_What is expected_
Transcribe the passage on Laurence Housman from the words "Housman’s illustrations for Goblin" up to and including the words "Young Goslings (1898).".

## start Page excerpt

Born in 1865 in rural Worcestershire at his father’s ancestral home of Perry Hall in Bromsgrove, Laurence Housman was the sixth of seven children. The Housman children were a close-knit group of highly literary, artistic, and intellectual siblings whose childhood play included writing sonnets and acting plays of their own composition. Housman’s eldest brother, Alfred (1859-1936), became the well-known poet and classical scholar, while his sister, Clemence (1861-1955), became a wood engraver and novelist. Laurence lived with Clemence most of his life, working with her collaboratively on both artistic projects and feminist causes.

Laurence Housman had a varied and prolific career over his long life. His discovery of Alexander Gilchrist’s Life of Blake when he was seventeen was critically important to his development (Housman, Unexpected 106). Thereafter Blake was his model and inspiration. Fittingly, Housman’s first publication was Selections from the Writings of William Blake (1893), and he subsequently followed Blake’s model as artist, author, and designer. His artistic education comprised two years at the local Bromsgrove art school followed by four years in London, first at the Miller’s Lane Art School in South Lambeth and then at the National Art Training School in South Kensington.

In 1890 Housman met Charles Ricketts (1866-1931), who encouraged him to move away from fuzzy chalk drawings to detailed pen-work in the style of the Pre-Raphaelites (Housman, Unexpected Years 115). Housman set himself the task of copying, in facsimile, Dante Gabriel Rossetti’s illustrations for Christina Rossetti’s Goblin Market and The Prince’s Progress (Kooistra, Christina Rossetti 84). He became the first artist to design Goblin Market (1893) as a stand-alone volume. Although only his second commission, Goblin Market remains one of Housman’s best book designs as well as one of the most innovative of the fin de siècle.

Housman’s illustrations for Goblin Market caught the attention of Sir Frederic Leighton (1830-1896), President of the Royal Academy, who introduced him to Aubrey Beardsley (1872-1898), then art editor of The Yellow Book. Beardsley secured some of Housman’s illustrations for the magazine, and John Lane (1854 1925) hired him to join Ricketts as a designer of The Bodley Head’s belles lettres series (Housman, Unexpected Years 118). Housman designed Bodley Head books by John Davidson (1857-1909), Katharine Tynan Hinkson (1861-1931), Clemence Housman, Edith Nesbit (1858-1924), Charles Newton-Robinson (1853-1913) and Francis Thompson (1859-1907), as well as his own volume of poems, Green Arras (1896). Housman also collaborated with friend and fellow Yellow Book artist Mabel Dearmer (1872-1915) on the enchanting Story of the Seven Young Goslings (1898).

## end Page excerpt
## start Provided data

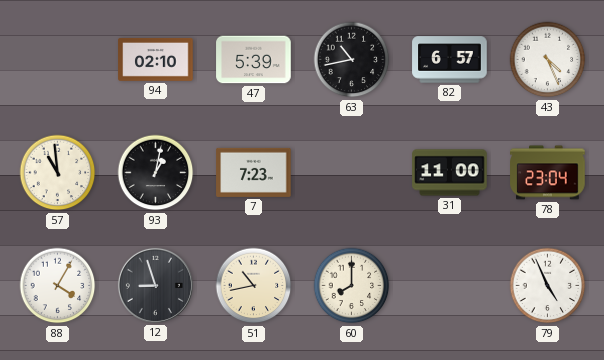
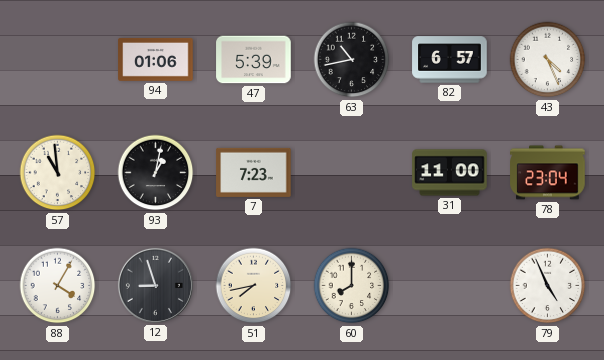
94: 02:10 -> 01:06
51: 10:43 -> 7:43
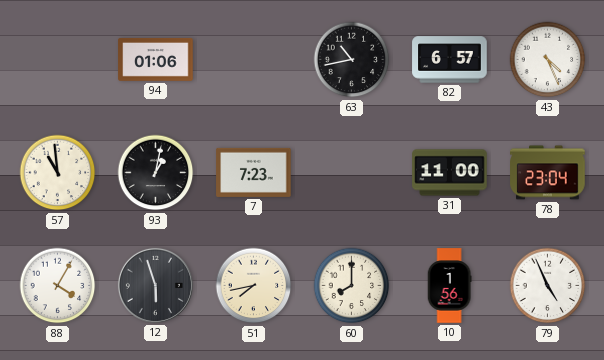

## end Provided data

_Response_
Housman’s illustrations for Goblin Market caught the attention of Sir Frederic Leighton (1830-1896), President of the Royal Academy, who introduced him to Aubrey Beardsley (1872-1898), then art editor of The Yellow Book. Beardsley secured some of Housman’s illustrations for the magazine, and John Lane (1854 1925) hired him to join Ricketts as a designer of The Bodley Head’s belles lettres series (Housman, Unexpected Years 118). Housman designed Bodley Head books by John Davidson (1857-1909), Katharine Tynan Hinkson (1861-1931), Clemence Housman, Edith Nesbit (1858-1924), Charles Newton-Robinson (1853-1913) and Francis Thompson (1859-1907), as well as his own volume of poems, Green Arras (1896). Housman also collaborated with friend and fellow Yellow Book artist Mabel Dearmer (1872-1915) on the enchanting Story of the Seven Young Goslings (1898).